◆ **YOUR ASSIGNMENT**
Copy the entire listing, down to the final line, exactly.
*** INFORMATION Section Begins ***
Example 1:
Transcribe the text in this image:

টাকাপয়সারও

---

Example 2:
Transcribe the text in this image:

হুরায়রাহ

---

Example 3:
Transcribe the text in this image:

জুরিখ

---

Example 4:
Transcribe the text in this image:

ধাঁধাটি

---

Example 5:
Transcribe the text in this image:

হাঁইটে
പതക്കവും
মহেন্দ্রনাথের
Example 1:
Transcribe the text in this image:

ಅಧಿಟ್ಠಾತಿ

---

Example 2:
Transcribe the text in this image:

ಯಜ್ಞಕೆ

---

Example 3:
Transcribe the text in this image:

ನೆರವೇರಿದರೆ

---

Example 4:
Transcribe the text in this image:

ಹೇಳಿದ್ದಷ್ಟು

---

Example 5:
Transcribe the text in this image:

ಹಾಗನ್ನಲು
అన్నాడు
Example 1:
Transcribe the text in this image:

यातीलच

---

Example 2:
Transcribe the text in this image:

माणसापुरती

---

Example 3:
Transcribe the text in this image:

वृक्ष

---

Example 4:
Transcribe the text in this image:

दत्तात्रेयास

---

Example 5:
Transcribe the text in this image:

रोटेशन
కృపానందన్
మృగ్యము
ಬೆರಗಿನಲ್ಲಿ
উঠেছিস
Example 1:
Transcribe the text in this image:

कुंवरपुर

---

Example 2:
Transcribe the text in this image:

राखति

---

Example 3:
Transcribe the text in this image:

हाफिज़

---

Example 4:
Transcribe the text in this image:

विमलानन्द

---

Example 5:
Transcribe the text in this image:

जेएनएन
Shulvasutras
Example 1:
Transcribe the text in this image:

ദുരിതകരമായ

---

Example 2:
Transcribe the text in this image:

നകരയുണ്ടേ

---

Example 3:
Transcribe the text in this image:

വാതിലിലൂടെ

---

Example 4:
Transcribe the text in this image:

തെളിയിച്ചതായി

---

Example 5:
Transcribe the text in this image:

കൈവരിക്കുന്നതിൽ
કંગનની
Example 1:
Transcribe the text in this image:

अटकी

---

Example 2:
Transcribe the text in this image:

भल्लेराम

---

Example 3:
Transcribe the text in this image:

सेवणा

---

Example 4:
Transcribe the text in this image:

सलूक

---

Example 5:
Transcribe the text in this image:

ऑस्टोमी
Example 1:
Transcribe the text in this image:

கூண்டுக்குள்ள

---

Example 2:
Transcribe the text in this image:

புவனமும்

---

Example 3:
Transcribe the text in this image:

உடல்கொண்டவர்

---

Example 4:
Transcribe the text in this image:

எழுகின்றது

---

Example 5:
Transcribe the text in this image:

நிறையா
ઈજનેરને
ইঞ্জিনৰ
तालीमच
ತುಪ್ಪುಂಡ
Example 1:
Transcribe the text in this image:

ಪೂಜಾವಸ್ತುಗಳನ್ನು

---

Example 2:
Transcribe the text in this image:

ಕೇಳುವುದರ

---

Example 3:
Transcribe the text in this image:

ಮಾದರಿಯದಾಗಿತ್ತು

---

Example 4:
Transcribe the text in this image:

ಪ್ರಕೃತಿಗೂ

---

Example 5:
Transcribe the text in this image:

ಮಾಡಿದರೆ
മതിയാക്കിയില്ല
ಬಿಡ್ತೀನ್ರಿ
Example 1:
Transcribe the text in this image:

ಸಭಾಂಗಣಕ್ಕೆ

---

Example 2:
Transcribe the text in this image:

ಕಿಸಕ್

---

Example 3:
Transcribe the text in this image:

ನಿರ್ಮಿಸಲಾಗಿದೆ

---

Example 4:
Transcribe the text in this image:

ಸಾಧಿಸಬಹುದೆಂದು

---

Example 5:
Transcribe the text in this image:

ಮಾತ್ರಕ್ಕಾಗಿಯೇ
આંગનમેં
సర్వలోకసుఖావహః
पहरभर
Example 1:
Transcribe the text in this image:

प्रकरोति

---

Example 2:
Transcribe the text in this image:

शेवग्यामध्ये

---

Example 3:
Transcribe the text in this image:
*** INFORMATION Section Ends ***
◆ **SOLUTION TO THE PROBLEM**
Example 1:
Transcribe the text in this image:

টাকাপয়সারও

---

Example 2:
Transcribe the text in this image:

হুরায়রাহ

---

Example 3:
Transcribe the text in this image:

জুরিখ

---

Example 4:
Transcribe the text in this image:

ধাঁধাটি

---

Example 5:
Transcribe the text in this image:

হাঁইটে
പതക്കവും
মহেন্দ্রনাথের
Example 1:
Transcribe the text in this image:

ಅಧಿಟ್ಠಾತಿ

---

Example 2:
Transcribe the text in this image:

ಯಜ್ಞಕೆ

---

Example 3:
Transcribe the text in this image:

ನೆರವೇರಿದರೆ

---

Example 4:
Transcribe the text in this image:

ಹೇಳಿದ್ದಷ್ಟು

---

Example 5:
Transcribe the text in this image:

ಹಾಗನ್ನಲು
అన్నాడు
Example 1:
Transcribe the text in this image:

यातीलच

---

Example 2:
Transcribe the text in this image:

माणसापुरती

---

Example 3:
Transcribe the text in this image:

वृक्ष

---

Example 4:
Transcribe the text in this image:

दत्तात्रेयास

---

Example 5:
Transcribe the text in this image:

रोटेशन
కృపానందన్
మృగ్యము
ಬೆರಗಿನಲ್ಲಿ
উঠেছিস
Example 1:
Transcribe the text in this image:

कुंवरपुर

---

Example 2:
Transcribe the text in this image:

राखति

---

Example 3:
Transcribe the text in this image:

हाफिज़

---

Example 4:
Transcribe the text in this image:

विमलानन्द

---

Example 5:
Transcribe the text in this image:

जेएनएन
Shulvasutras
Example 1:
Transcribe the text in this image:

ദുരിതകരമായ

---

Example 2:
Transcribe the text in this image:

നകരയുണ്ടേ

---

Example 3:
Transcribe the text in this image:

വാതിലിലൂടെ

---

Example 4:
Transcribe the text in this image:

തെളിയിച്ചതായി

---

Example 5:
Transcribe the text in this image:

കൈവരിക്കുന്നതിൽ
કંગનની
Example 1:
Transcribe the text in this image:

अटकी

---

Example 2:
Transcribe the text in this image:

भल्लेराम

---

Example 3:
Transcribe the text in this image:

सेवणा

---

Example 4:
Transcribe the text in this image:

सलूक

---

Example 5:
Transcribe the text in this image:

ऑस्टोमी
Example 1:
Transcribe the text in this image:

கூண்டுக்குள்ள

---

Example 2:
Transcribe the text in this image:

புவனமும்

---

Example 3:
Transcribe the text in this image:

உடல்கொண்டவர்

---

Example 4:
Transcribe the text in this image:

எழுகின்றது

---

Example 5:
Transcribe the text in this image:

நிறையா
ઈજનેરને
ইঞ্জিনৰ
तालीमच
ತುಪ್ಪುಂಡ
Example 1:
Transcribe the text in this image:

ಪೂಜಾವಸ್ತುಗಳನ್ನು

---

Example 2:
Transcribe the text in this image:

ಕೇಳುವುದರ

---

Example 3:
Transcribe the text in this image:

ಮಾದರಿಯದಾಗಿತ್ತು

---

Example 4:
Transcribe the text in this image:

ಪ್ರಕೃತಿಗೂ

---

Example 5:
Transcribe the text in this image:

ಮಾಡಿದರೆ
മതിയാക്കിയില്ല
ಬಿಡ್ತೀನ್ರಿ
Example 1:
Transcribe the text in this image:

ಸಭಾಂಗಣಕ್ಕೆ

---

Example 2:
Transcribe the text in this image:

ಕಿಸಕ್

---

Example 3:
Transcribe the text in this image:

ನಿರ್ಮಿಸಲಾಗಿದೆ

---

Example 4:
Transcribe the text in this image:

ಸಾಧಿಸಬಹುದೆಂದು

---

Example 5:
Transcribe the text in this image:

ಮಾತ್ರಕ್ಕಾಗಿಯೇ
આંગનમેં
సర్వలోకసుఖావహః
पहरभर
Example 1:
Transcribe the text in this image:

प्रकरोति

---

Example 2:
Transcribe the text in this image:

शेवग्यामध्ये

---

Example 3:
Transcribe the text in this image:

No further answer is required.